I couldn’t get near the river, nobody could. I walked the road as far as the old bridge approach and went beyond that, farther up the bank toward the sea, and stopped on high ground some way from where the gathering of people was densest. Anchored together on the river, as Ron had told me, were the crane barge and the salvage barge. Around them, a dozen small boats swayed gently on the water. Speeding among them were three or four police launches that threw out white, frothy trails. The helicopters were back, one of them with the logo of a media group slashed in red across it. For half an hour or more, nothing much seemed to happen; I watched as men walked about on the barges, though I could not determine what exactly their purpose was, and I began to wonder if the operation was going ahead at all. Then quite suddenly two small dinghies moored to the back of the salvage barge moved out onto the water, and the men left on deck took up their positions at the far end. The crane swung out over the river. The winch chains, black against the pearly white water, unwound and dipped below the surface. The men in the dinghies went to and fro, guiding them down to the divers underwater. After another long wait, the chains tautened. The dinghies returned to the back of the barge. The crane head juddered and cranked and began to wind in its load, and a few moments later a dome of water began to rise and bubble and then the surface of the river darkened and swelled and broke, and up came the car like a drowned, hanging corpse, crushed and sodden and bleeding dark mud. It hung, swinging, as river water streamed off it. The helicopters came lower and hovered. All around me people were lifting mobile phones into the air and taking pictures, or scanning their screens for live news. One man fiddled importantly with his iPhone and relayed details in a loud voice to his wife and two teenage sons, who stood beside him, gaping and pointing. Others gathered to stand within earshot.

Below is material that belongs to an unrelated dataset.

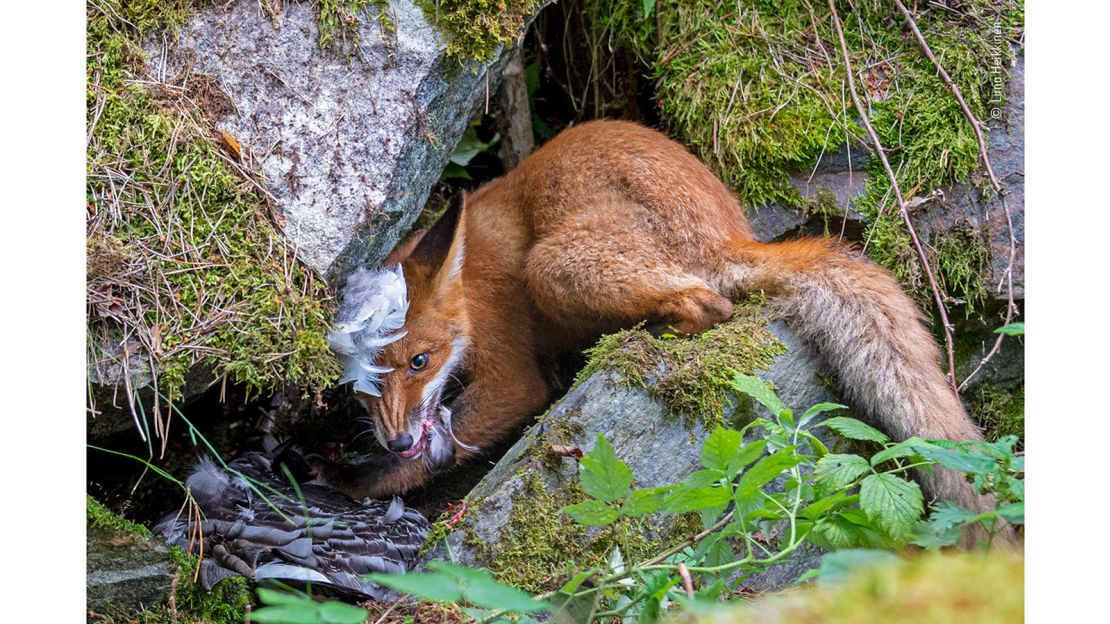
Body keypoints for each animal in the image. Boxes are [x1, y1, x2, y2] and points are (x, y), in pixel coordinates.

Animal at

He said, “There are six divers down there… Weather conditions almost ideal, very little wind… But operation may be hampered by strong currents and low visibility underwater.”

Then out on the river we heard a faint metallic cranking, and the crane jerked and shook and pulled the sagging pendulum of the car a few feet across. Then it stopped. The car hung in the air above the salvage barge until the arc of its swings diminished, and then it was lowered slowly onto the deck. As soon as the winch chains came off and were swung clear, tarps went up all around it, screening it from view. Minutes later, three police vessels came alongside the barge, and several men were brought on board.

There was nothing more to see. The small vessels around the barges began to move, some toward the jetty on the far shore, some over to our side. Ron’s boat would be among them, I supposed, but I was too far away to make out which was his. Around me the knots of spectators loosened, shifted, dispersed, but I stood where I was, and so did the man with the iPhone and his little audience.

I knew what I should expect. Why then did I not expect it?

“First images of the vehicle taken from vessels adjacent to the rescue suggest there are human remains inside,” he announced. “Police are not confirming anything at this stage and will make a statement later today.”

The man’s two sons gasped and stared. One of them said, “Human remains, wow!” and grabbed at his brother, and they sniggered in mock revulsion, caught up in the thrill and horror of it. They weren’t being cruel.